Es por eso que; considero que la Dra. Wilbur, hace un manejo de su contratransferencia digno de reconocer. Con su actitud ante el tratamiento, en particular me deja un mensaje muy importante; lo que nos hace diferentes en el trabajo analítico, de cualquier charla con un buen amigo; es que el analista conoce o se encuentra en el proceso de conocer su mundo interno, que no le es nada de lo humano desconocido, que el analista reconoce haber estado cerca de la propia locura, de la neurosis propia, muy cerca de actos perversos, pero también muy cerca de lo que Fromm llama biofilia, el amor a la vida y el interés genuino por los otros. Es decir el ser analista es más que una profesión, se convierte en un estilo de vida.

Poco se sabe de la vida personal de la analista en esta historia, lo que sí se deja ver es que es una mujer con amplios intereses, mismos que le permiten ser empática con su paciente. El conocimiento que tiene de música, pintura, la sensibilidad para poder ver a la paciente como una persona.

Es por eso que no me atrevo a criticar a la analista, porque ella hace que la teoría tenga sentido por la práctica y no por la teoría misma. Hace innovaciones al tratamiento con esa paciente, no sabemos de su trabajo con otros pacientes, pero seguramente su forma de trabajar es individual en cada caso.
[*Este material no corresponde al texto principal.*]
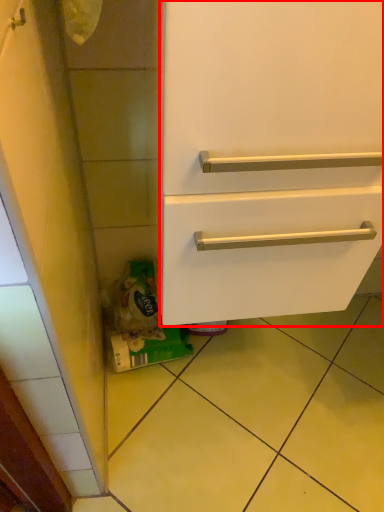
Question: From the image's perspective, what is the correct spatial positioning of drawer (annotated by the red box) in reference to tile?

Choices:
 (A) below
 (B) above

Answer: (B)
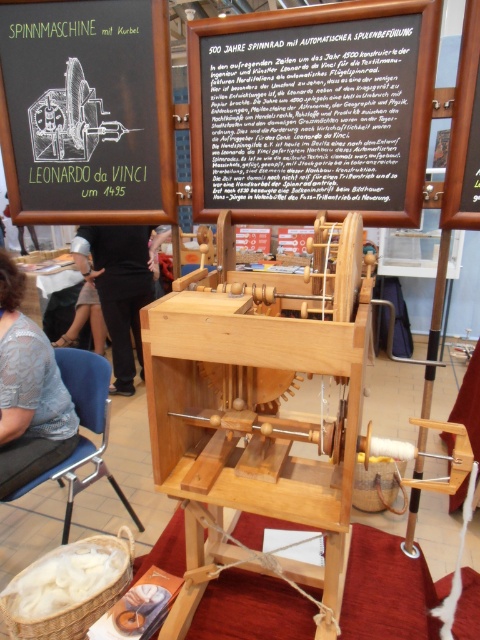
You are an event organizer at the exhibition and need to adjust the layout. You want to place a new decorative element between the wooden signboard at center and the black fabric at center. Is there enough space between them for a 10 cm wide decoration?

The wooden signboard at center is to the right of the black fabric at center, but the exact distance between them is not provided. Without knowing the space between them, it is impossible to determine if a 10 cm wide decoration can fit.

You are an event organizer setting up for a historical exhibition. You have a black fabric at center and a green chalkboard at upper left. Where should you place the black fabric in relation to the green chalkboard to match the scene?

The black fabric at center should be placed under the green chalkboard at upper left as described.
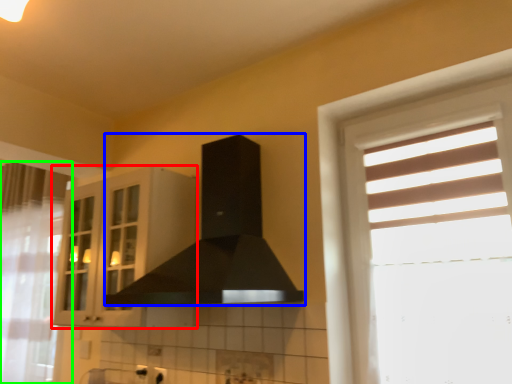
Question: Which object is the farthest from cabinetry (highlighted by a red box)? Choose among these: fume hood (highlighted by a blue box) or curtain (highlighted by a green box).

Choices:
 (A) fume hood
 (B) curtain

Answer: (B)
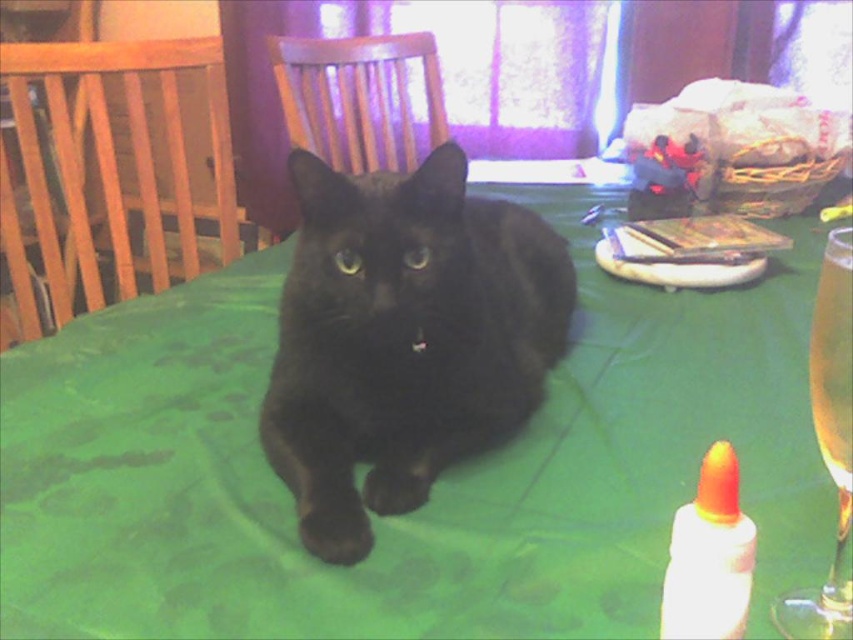
You are a photographer trying to capture a clear shot of the black glossy cat at center and the translucent glass wine at right. Since you want both subjects in focus, you need to know their distance relationship. Which object is closer to you?

The black glossy cat at center is closer to you than the translucent glass wine at right.

You are a photographer trying to capture a closeup of the black glossy cat at center and the white glossy glue bottle at lower right. Which object should you focus on first if you want to ensure both are in focus without adjusting the camera settings?

The black glossy cat at center is further to the viewer than the white glossy glue bottle at lower right, so you should focus on the black glossy cat at center first to ensure both are in focus.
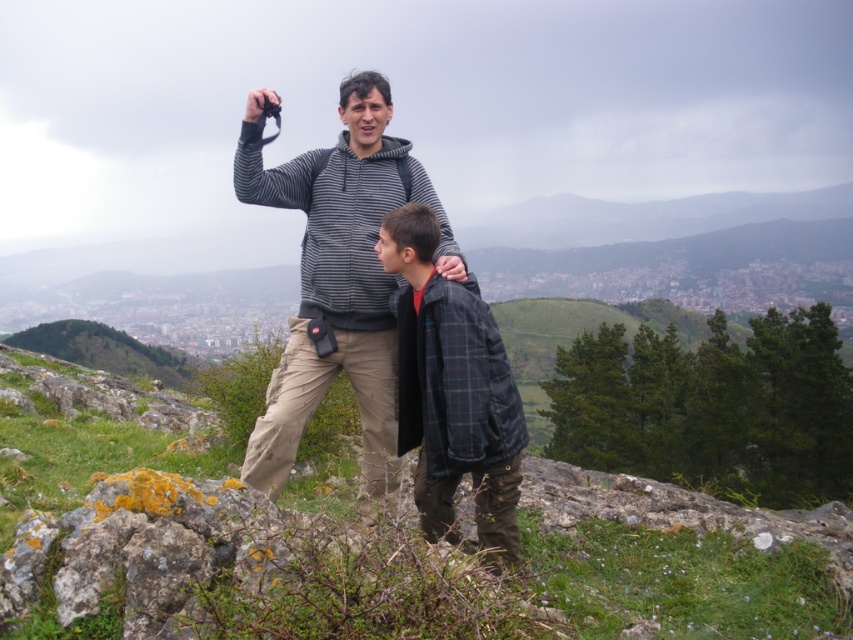
You are a photographer planning to capture a portrait of the two people in the scene. Since you want to ensure proper framing, which person wearing the striped hoodie at center or the plaid wool jacket at center should stand in the front row to make the other appear larger in the photo?

The plaid wool jacket at center should stand in the front row because the striped hoodie at center is taller. By placing the shorter person in front, the taller individual behind will appear larger in the photo due to perspective.

You are a photographer planning to capture a landscape photo of the city and mountains in the background. You notice two people in the scene, the striped hoodie at center and the plaid wool jacket at center. Which of these two people is more likely to block your view of the background if they stand in front of it?

The striped hoodie at center is more likely to block your view since the plaid wool jacket at center is behind it, meaning the striped hoodie is closer to the photographer and in front of the background.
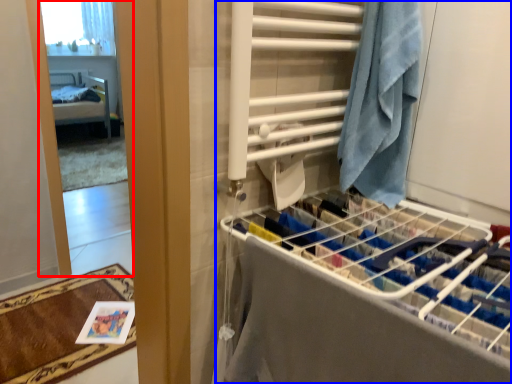
Question: Which object appears farthest to the camera in this image, mirror (highlighted by a red box) or closet (highlighted by a blue box)?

Esa manera sensible y creativa es la que, nos cuestiona a cerca de la técnica. Forzosamente ¿nos tenemos que apegar a una teoría, que nos lleve paso a paso a resolver un caso? No lo creo así. Creo que nos debemos valer de todas las aportaciones analíticas de teóricos del psicoanálisis, que nos ayuden a ver y escuchar con claridad, pero la solución de un caso, cualquiera que se nos presente en el ámbito analítico, depende de la relación y el vínculo que se establezca con cada una de esas personas. El avance terapéutico pues, no es el resultado de una buena teoría; sino de, el establecimiento de la alianza terapéutica y el tipo vínculo que se establezca. De estar siempre presentes y conscientes de los fenómenos transferenciales y por supuesto desde mi punto de vista, los más importantes: los contratransferenciales.

Hasta aquí termino con este trabajo que más que una crítica al trabajo de la Dra. Wilbur, es una reflexión a cerca de nuestro papel como analistas, de cuestionar, que tan abiertos estamos ante nuevas posturas, y qué tan dispuestos estamos a innovar en el psicoanálisis. Sin clavarnos en la idea de que ya todo está escrito; no niego con esto que las bases están escritas, pero los fenómenos actuales y las nuevas formas de enfermedad que están surgiendo por los cambios sociales, necesitan de analistas preparados, creativos y sobre todo con un interés genuino por el otro y por la investigación.